Говоря далее о том, что русское Советское правительство должно было бы вызвать новые творческие силы из недр самого народа, и констатируя, что оно это и делает, Шталь отмечает вместе с тем и то, что он считает нашей ошибкой. Молодежь из народа, по его мнению, мы сразу вводим в наши старые школы, прогоняя их либо сквозь воду нашего вялого академизма, либо сквозь огонь воспламененных футуристических исканий. «Между тем, — говорит Шталь, — не лучше ли было бы учить народ исключительно технике и ремеслу, предоставляя ему самому определить свой новый стиль?»
Далее он отмечает, что подлинно революционного в этом искусстве ничего нет. «Определенно, — говорит он, — литераторы, принимающие революционные позы, думают, что мы боимся революции. Нет, мы хотели бы ее, и не только в России. Мы видим, что Россия не освободилась от традиций или от произвольных форм, выдуманных интеллигенцией». Он выражает уверенность, что, освобожденный от внешнего влияния интеллигентских группировок, народ вернулся бы к тому, чем он действительно богат, — к сердечности чувства, богатству фантазии, музыкальной тонкости, к использованию красок и т. д.
Скажу откровенно, что я в очень многом согласен именно с этим буржуазным критиком. Нет никакого сомнения, что мнимопередовое стремление изгнать из искусства чувство и фантазию, интеллектуализировать его во что бы то ни стало плохо уравновешивается у нас поистине водянистыми формами академического и полуакадемического прошлого.
Вместе со Шталем я верю, что новое поколение, воспитывающееся сейчас в наших школах, сумеет отразить революцию более богато и непосредственно, чем левые выдумщики, — прекрасные люди, часто искренние друзья революции, но тем не менее отпрыски левобуржуазного искусства парижской богемы.
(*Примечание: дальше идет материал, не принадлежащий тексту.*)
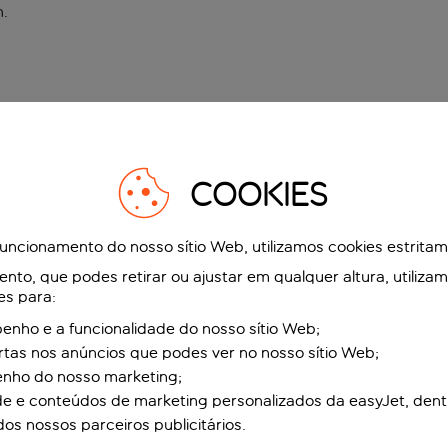
n
.
COOKIES
funcionamento do nosso sítio Web, utilizamos cookies estrita
to, que podes retirar ou ajustar em qualquer altura, utiliza
es para:
nho e a funcionalidade do nosso sítio Web;
ertas nos anúncios que podes ver no nosso sítio Web;
enho do nosso marketing;
de e conteúdos de marketing personalizados da easyJet, dent
dos nossos parceiros publicitários.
Наша выставка в Берлине не отразила полностью ни сегодняшнего, ни в особенности завтрашнего дня нашего искусства. Она отразила только те своеобразные конъюнктуры, в которых мы жили эти годы, — именно прилив к нам сил с левого фланга дореволюционного искусства.
Тем не менее в высшей степени отрадно, что и выставка, знаменующая собой этот переходный момент, вызвала со стороны германской критики и публики общее признание как свидетельство о живой художественной жизни в нашей пока еще нищей стране.